• Consegna
Riporta sotto forma di elenco numerato tutte le righe del testo delle voci che seguono, tralasciando le righe vuote.

• Dati mostrati
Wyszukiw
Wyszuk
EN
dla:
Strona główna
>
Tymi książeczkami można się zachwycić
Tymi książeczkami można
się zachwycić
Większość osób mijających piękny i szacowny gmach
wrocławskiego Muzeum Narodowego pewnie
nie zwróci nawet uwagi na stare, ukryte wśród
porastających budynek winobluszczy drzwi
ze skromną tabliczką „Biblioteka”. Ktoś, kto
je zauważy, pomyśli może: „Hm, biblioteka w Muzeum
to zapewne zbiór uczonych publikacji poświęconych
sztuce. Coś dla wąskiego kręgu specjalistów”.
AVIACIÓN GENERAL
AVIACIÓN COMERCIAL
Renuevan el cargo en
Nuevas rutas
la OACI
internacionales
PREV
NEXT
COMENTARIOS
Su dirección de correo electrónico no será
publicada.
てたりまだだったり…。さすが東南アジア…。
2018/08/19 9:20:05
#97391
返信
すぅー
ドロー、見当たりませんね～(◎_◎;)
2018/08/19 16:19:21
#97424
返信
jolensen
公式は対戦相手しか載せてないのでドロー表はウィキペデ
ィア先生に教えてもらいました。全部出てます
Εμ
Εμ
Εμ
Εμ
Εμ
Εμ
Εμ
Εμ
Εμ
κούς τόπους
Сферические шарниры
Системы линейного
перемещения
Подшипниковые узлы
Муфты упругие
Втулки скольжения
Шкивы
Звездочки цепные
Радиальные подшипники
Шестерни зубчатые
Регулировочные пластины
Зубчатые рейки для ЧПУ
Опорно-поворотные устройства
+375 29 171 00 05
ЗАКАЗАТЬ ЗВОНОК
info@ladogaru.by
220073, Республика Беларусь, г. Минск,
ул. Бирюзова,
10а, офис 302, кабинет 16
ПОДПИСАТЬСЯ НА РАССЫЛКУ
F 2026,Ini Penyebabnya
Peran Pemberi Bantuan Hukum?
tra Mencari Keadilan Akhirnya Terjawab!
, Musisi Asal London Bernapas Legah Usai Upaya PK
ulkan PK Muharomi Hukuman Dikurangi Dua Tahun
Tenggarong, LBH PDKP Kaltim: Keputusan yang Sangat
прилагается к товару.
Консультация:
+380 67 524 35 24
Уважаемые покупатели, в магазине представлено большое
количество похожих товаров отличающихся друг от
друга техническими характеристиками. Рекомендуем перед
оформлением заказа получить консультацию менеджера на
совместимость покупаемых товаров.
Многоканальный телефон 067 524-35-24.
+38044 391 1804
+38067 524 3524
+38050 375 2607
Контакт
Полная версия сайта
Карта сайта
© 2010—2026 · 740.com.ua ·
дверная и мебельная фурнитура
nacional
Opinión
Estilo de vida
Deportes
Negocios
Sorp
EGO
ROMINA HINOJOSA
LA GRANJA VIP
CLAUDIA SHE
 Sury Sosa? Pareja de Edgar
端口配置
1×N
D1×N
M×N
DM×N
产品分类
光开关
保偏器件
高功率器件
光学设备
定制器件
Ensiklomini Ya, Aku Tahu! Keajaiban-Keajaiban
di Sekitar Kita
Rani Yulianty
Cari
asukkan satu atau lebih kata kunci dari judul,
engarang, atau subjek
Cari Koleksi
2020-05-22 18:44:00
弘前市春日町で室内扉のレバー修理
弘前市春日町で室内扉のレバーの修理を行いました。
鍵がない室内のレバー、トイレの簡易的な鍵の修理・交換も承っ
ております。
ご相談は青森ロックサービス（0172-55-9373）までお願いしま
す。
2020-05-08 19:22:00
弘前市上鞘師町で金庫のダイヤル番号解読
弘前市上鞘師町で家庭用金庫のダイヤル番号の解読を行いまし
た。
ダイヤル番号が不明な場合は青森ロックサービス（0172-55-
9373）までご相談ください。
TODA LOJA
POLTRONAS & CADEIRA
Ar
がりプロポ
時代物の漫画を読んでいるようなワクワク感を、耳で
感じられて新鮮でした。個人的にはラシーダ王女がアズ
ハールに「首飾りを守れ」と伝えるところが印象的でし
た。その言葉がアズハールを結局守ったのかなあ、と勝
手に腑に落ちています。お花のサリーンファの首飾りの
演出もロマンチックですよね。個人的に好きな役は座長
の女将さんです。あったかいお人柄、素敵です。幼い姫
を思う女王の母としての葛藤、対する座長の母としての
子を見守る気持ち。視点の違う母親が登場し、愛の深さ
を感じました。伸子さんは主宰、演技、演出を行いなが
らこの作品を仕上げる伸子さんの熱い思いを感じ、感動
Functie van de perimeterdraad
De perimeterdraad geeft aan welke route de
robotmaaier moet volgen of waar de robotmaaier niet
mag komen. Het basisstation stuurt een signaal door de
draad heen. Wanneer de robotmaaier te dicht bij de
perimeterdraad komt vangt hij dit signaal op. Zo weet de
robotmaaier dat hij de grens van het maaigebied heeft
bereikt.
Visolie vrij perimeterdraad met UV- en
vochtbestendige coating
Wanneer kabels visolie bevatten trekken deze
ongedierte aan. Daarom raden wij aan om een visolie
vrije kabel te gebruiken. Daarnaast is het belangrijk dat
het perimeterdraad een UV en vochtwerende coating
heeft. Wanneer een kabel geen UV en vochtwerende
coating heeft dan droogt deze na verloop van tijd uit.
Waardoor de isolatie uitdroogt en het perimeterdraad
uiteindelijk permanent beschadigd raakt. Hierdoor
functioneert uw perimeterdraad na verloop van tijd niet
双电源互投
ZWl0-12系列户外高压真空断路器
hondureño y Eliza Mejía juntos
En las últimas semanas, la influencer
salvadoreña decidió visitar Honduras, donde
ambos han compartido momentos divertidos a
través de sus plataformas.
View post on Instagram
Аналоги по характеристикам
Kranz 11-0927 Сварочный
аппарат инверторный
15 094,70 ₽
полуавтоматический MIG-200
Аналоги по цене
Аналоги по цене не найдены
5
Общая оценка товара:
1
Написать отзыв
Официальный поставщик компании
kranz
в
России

• Risposta
1. Wyszukiw
2. Wyszuk
3. EN
4. dla:
5. Strona główna
6. >
7. Tymi książeczkami można się zachwycić
8. Tymi książeczkami można
9. się zachwycić
10. Większość osób mijających piękny i szacowny gmach
11. wrocławskiego Muzeum Narodowego pewnie
12. nie zwróci nawet uwagi na stare, ukryte wśród
13. porastających budynek winobluszczy drzwi
14. ze skromną tabliczką „Biblioteka”. Ktoś, kto
15. je zauważy, pomyśli może: „Hm, biblioteka w Muzeum
16. to zapewne zbiór uczonych publikacji poświęconych
17. sztuce. Coś dla wąskiego kręgu specjalistów”.
18. AVIACIÓN GENERAL
19. AVIACIÓN COMERCIAL
20. Renuevan el cargo en
21. Nuevas rutas
22. la OACI
23. internacionales
24. PREV
25. NEXT
26. COMENTARIOS
27. Su dirección de correo electrónico no será
28. publicada.
29. てたりまだだったり…。さすが東南アジア…。
30. 2018/08/19 9:20:05
31. #97391
32. 返信
33. すぅー
34. ドロー、見当たりませんね～(◎_◎;)
35. 2018/08/19 16:19:21
36. #97424
37. 返信
38. jolensen
39. 公式は対戦相手しか載せてないのでドロー表はウィキペデ
40. ィア先生に教えてもらいました。全部出てます
41. Εμ
42. Εμ
43. Εμ
44. Εμ
45. Εμ
46. Εμ
47. Εμ
48. Εμ
49. Εμ
50. κούς τόπους
51. Сферические шарниры
52. Системы линейного
53. перемещения
54. Подшипниковые узлы
55. Муфты упругие
56. Втулки скольжения
57. Шкивы
58. Звездочки цепные
59. Радиальные подшипники
60. Шестерни зубчатые
61. Регулировочные пластины
62. Зубчатые рейки для ЧПУ
63. Опорно-поворотные устройства
64. +375 29 171 00 05
65. ЗАКАЗАТЬ ЗВОНОК
66. info@ladogaru.by
67. 220073, Республика Беларусь, г. Минск,
68. ул. Бирюзова,
69. 10а, офис 302, кабинет 16
70. ПОДПИСАТЬСЯ НА РАССЫЛКУ
71. F 2026,Ini Penyebabnya
72. Peran Pemberi Bantuan Hukum?
73. tra Mencari Keadilan Akhirnya Terjawab!
74. , Musisi Asal London Bernapas Legah Usai Upaya PK
75. ulkan PK Muharomi Hukuman Dikurangi Dua Tahun
76. Tenggarong, LBH PDKP Kaltim: Keputusan yang Sangat
77. прилагается к товару.
78. Консультация:
79. +380 67 524 35 24
80. Уважаемые покупатели, в магазине представлено большое
81. количество похожих товаров отличающихся друг от
82. друга техническими характеристиками. Рекомендуем перед
83. оформлением заказа получить консультацию менеджера на
84. совместимость покупаемых товаров.
85. Многоканальный телефон 067 524-35-24.
86. +38044 391 1804
87. +38067 524 3524
88. +38050 375 2607
89. Контакт
90. Полная версия сайта
91. Карта сайта
92. © 2010—2026 · 740.com.ua ·
93. дверная и мебельная фурнитура
94. nacional
95. Opinión
96. Estilo de vida
97. Deportes
98. Negocios
99. Sorp
100. EGO
101. ROMINA HINOJOSA
102. LA GRANJA VIP
103. CLAUDIA SHE
104.  Sury Sosa? Pareja de Edgar
105. 端口配置
106. 1×N
107. D1×N
108. M×N
109. DM×N
110. 产品分类
111. 光开关
112. 保偏器件
113. 高功率器件
114. 光学设备
115. 定制器件
116. Ensiklomini Ya, Aku Tahu! Keajaiban-Keajaiban
117. di Sekitar Kita
118. Rani Yulianty
119. Cari
120. asukkan satu atau lebih kata kunci dari judul,
121. engarang, atau subjek
122. Cari Koleksi
123. 2020-05-22 18:44:00
124. 弘前市春日町で室内扉のレバー修理
125. 弘前市春日町で室内扉のレバーの修理を行いました。
126. 鍵がない室内のレバー、トイレの簡易的な鍵の修理・交換も承っ
127. ております。
128. ご相談は青森ロックサービス（0172-55-9373）までお願いしま
129. す。
130. 2020-05-08 19:22:00
131. 弘前市上鞘師町で金庫のダイヤル番号解読
132. 弘前市上鞘師町で家庭用金庫のダイヤル番号の解読を行いまし
133. た。
134. ダイヤル番号が不明な場合は青森ロックサービス（0172-55-
135. 9373）までご相談ください。
136. TODA LOJA
137. POLTRONAS & CADEIRA
138. Ar
139. がりプロポ
140. 時代物の漫画を読んでいるようなワクワク感を、耳で
141. 感じられて新鮮でした。個人的にはラシーダ王女がアズ
142. ハールに「首飾りを守れ」と伝えるところが印象的でし
143. た。その言葉がアズハールを結局守ったのかなあ、と勝
144. 手に腑に落ちています。お花のサリーンファの首飾りの
145. 演出もロマンチックですよね。個人的に好きな役は座長
146. の女将さんです。あったかいお人柄、素敵です。幼い姫
147. を思う女王の母としての葛藤、対する座長の母としての
148. 子を見守る気持ち。視点の違う母親が登場し、愛の深さ
149. を感じました。伸子さんは主宰、演技、演出を行いなが
150. らこの作品を仕上げる伸子さんの熱い思いを感じ、感動
151. Functie van de perimeterdraad
152. De perimeterdraad geeft aan welke route de
153. robotmaaier moet volgen of waar de robotmaaier niet
154. mag komen. Het basisstation stuurt een signaal door de
155. draad heen. Wanneer de robotmaaier te dicht bij de
156. perimeterdraad komt vangt hij dit signaal op. Zo weet de
157. robotmaaier dat hij de grens van het maaigebied heeft
158. bereikt.
159. Visolie vrij perimeterdraad met UV- en
160. vochtbestendige coating
161. Wanneer kabels visolie bevatten trekken deze
162. ongedierte aan. Daarom raden wij aan om een visolie
163. vrije kabel te gebruiken. Daarnaast is het belangrijk dat
164. het perimeterdraad een UV en vochtwerende coating
165. heeft. Wanneer een kabel geen UV en vochtwerende
166. coating heeft dan droogt deze na verloop van tijd uit.
167. Waardoor de isolatie uitdroogt en het perimeterdraad
168. uiteindelijk permanent beschadigd raakt. Hierdoor
169. functioneert uw perimeterdraad na verloop van tijd niet
170. 双电源互投
171. ZWl0-12系列户外高压真空断路器
172. hondureño y Eliza Mejía juntos
173. En las últimas semanas, la influencer
174. salvadoreña decidió visitar Honduras, donde
175. ambos han compartido momentos divertidos a
176. través de sus plataformas.
177. View post on Instagram
178. Аналоги по характеристикам
179. Kranz 11-0927 Сварочный
180. аппарат инверторный
181. 15 094,70 ₽
182. полуавтоматический MIG-200
183. Аналоги по цене
184. Аналоги по цене не найдены
185. 5
186. Общая оценка товара:
187. 1
188. Написать отзыв
189. Официальный поставщик компании
190. kranz
191. в
192. России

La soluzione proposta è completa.